- [TASK OBJECTIVE]
Set down every record below exactly as it stands.

- [DATA TO EXAMINE]
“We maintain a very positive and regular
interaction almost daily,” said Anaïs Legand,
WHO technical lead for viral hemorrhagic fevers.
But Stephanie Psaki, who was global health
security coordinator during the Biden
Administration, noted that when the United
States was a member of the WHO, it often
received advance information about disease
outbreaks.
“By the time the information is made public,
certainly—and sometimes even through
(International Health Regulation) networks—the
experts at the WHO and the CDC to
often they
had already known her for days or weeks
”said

- [EXERCISE OUTPUT]
“We maintain a very positive and regular
interaction almost daily,” said Anaïs Legand,
WHO technical lead for viral hemorrhagic fevers.
But Stephanie Psaki, who was global health
security coordinator during the Biden
Administration, noted that when the United
States was a member of the WHO, it often
received advance information about disease
outbreaks.
“By the time the information is made public,
certainly—and sometimes even through
(International Health Regulation) networks—the
experts at the WHO and the CDC to
often they
had already known her for days or weeks
”said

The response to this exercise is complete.